RDFa makes semantic data publication easy for researchers who want to be in control of their online data and metadata. For those who prefer not to work directly on RDFa, or lack the knowledge to do so, annotation tools and editors can help with its production. In this article, I examined the question of how we subsequently can optimize the queryability of researchers’ data on the Web, in order to facilitate their consumption by different kinds of clients.

Simple clients do not possess the capabilities of large-scale aggregators to obtain all Linked Data on a website. They encounter mostly individual HTML+RDFa webpages, which are always incomplete with respect to both the whole of knowledge on a website as well as the ontological constructs to express it. Furthermore, variations in reasoning capabilities make bridging between different ontologies difficult. The proposed ETL pipeline addresses these challenges by publishing a website’s explicit and inferred triples in a queryable interface. The pipeline itself is simple and can be ported to different scenarios. If cost is an issue, the extraction and reasoning steps can run on public infrastructures such as Travis CI, as all involved software is open source. Queryable data need not be expensive either, as proven by free TPF interfaces on GitHub [21] and by the LOD Laundromat [22], which provides more than 600,000 TPF interfaces on a single server.

By publishing queryable research data, we contribute to the Linked Research vision: the proposed pipeline increases reusability and improves linking by completing semantic data through reasoning. The possibility to execute live queries—and in particular federated queries—enables new use cases, offering researchers additional incentives to self-publish their data. Even though I have focused on research data, the principles generalize to other domains. In particular, the Solid project for decentralized social applications could benefit from a similar pipeline to facilitate data querying and exchange across different parties in a scalable way.

Even as a researcher who has been publishing RDFa for years, I have often wondered about the significance of adding markup to individual pages. I doubted to what extent the individual pieces of data I created contributed to the larger puzzle of Linked Data on my site and other websites like it, given that they only existed within the confines of a single page. Building the pipeline enabled the execution of complex queries across pages, without significantly changing the maintenance cost of my website. From now on, every piece of data I mark up directly leads to one or more queryable triples, which provides me with a stronger motivation. If others follow the same path, we no longer need centralized data stores. We could execute federated across researchers’ websites, using combinations of Linked Data traversal and more complex query interfaces that can guarantee completeness. Centralized systems can play a crucial role by providing indexing and additional services, yet they should act at most as secondary storage.

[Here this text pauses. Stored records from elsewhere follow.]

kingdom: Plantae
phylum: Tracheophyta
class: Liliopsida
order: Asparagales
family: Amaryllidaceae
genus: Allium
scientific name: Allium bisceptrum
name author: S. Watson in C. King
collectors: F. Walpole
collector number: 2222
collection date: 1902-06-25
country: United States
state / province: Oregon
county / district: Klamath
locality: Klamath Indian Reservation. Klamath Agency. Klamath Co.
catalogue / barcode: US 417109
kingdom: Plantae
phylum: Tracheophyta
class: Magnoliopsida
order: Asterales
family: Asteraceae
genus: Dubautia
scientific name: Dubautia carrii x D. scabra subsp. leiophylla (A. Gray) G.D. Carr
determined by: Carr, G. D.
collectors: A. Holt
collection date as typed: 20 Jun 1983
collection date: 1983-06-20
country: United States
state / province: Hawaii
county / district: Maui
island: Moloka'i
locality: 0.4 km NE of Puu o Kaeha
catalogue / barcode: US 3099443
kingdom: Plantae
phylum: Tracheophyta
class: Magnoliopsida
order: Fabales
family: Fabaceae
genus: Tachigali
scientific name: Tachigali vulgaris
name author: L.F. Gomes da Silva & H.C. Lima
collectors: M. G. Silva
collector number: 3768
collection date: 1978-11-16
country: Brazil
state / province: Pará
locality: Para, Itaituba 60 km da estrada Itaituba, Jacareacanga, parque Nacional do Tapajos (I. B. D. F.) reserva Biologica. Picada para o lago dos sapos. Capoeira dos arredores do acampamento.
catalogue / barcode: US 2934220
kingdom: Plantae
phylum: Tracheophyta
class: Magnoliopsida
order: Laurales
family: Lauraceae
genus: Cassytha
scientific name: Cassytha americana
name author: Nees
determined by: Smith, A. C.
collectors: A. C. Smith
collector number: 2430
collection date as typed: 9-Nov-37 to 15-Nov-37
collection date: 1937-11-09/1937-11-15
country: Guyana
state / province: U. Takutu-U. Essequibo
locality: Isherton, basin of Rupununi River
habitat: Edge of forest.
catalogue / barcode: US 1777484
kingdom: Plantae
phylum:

Unfortunately, exposing my own data in a queryable way does not relieve me yet of my frustration of synchronizing that data on current social research networks. It does make my data more searchable and useful though, and I deeply hope that one day, these networks will synchronize with my interface instead of the other way round. Most of all, I hope that others will mark up their webpages and make them queryable as well, so we can query research data on the Web instead of in silos. To realize this, we should each contribute our own pieces of data in a way that makes them fit together easily, instead of watching third parties mash our data into an entirely different puzzle altogether.